Runtime performance improvements:
* basic_string move construction, move assignment, and swap performance was tripled by making them branchless in the common case that Traits is std::char_traits and the allocator pointer type is not a fancy pointer. We move/swap the representation rather than the individual basic_string data members.
* The basic_string::find(character) family now works by searching for a character instead of a string of size 1.
* basic_string::reserve no longer has duplicate range checks.
* In all basic_string functions that allocate, removed branches for the string shrinking case, as only reserve does that.
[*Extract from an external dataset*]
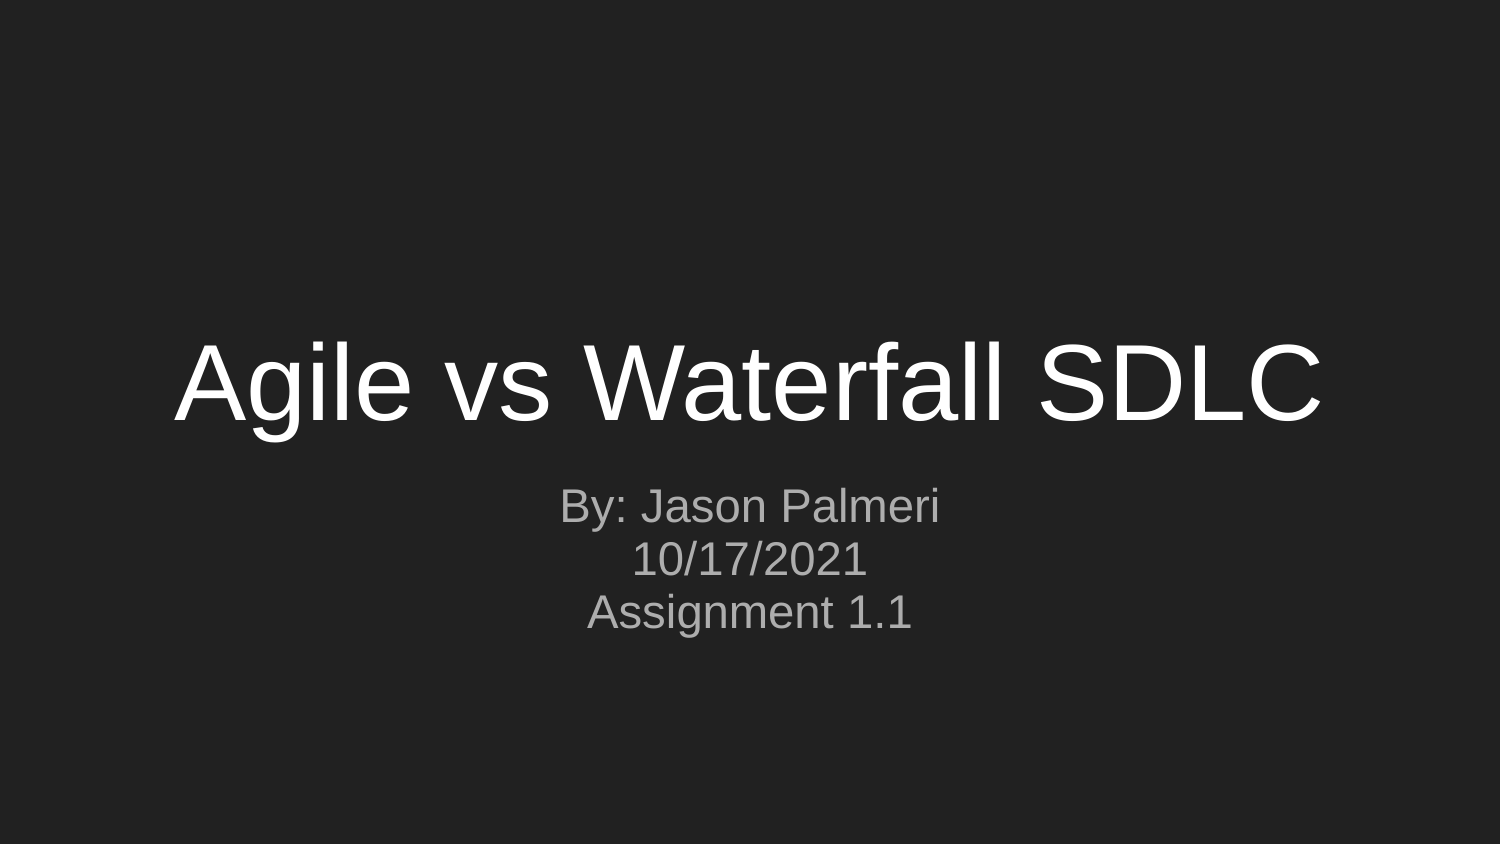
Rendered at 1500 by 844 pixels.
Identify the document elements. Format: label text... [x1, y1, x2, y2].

title Agile vs Waterfall SDLC [51, 122, 1449, 459]
subtitle By: Jason Palmeri 10/17/2021 Assignment 1.1 [51, 464, 1449, 654]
* stable_partition no longer performs self-move-assignment. Also, it now skips over elements that are already partitioned on both ends of the input range.
* shuffle and random_shuffle no longer perform self-move-assignment.
* Algorithms that allocate temporary space (stable_partition, inplace_merge, stable_sort) no longer pass around identical copies of the base address and size of the temporary space.
* The filesystem::last_write_time(path, time) family now issues 1 disk operation instead of 2.
* Small performance improvement for std::variant’s visit() implementation: do not re-verify after dispatching to the appropriate visit function that all variants are not valueless_by_exception(), because std::visit() already guarantees that property before dispatching. Negligibly improves performance of std::visit(), but greatly reduces the size of generated code for visitation.
Compiler throughput improvements:
* Source breaking change: <memory> features that aren’t used by the STL internally (uninitialized_copy, uninitialized_copy_n, uninitialized_fill, raw_storage_iterator, and auto_ptr) now appear only in <memory>.
* Centralized STL algorithm iterator debugging checks.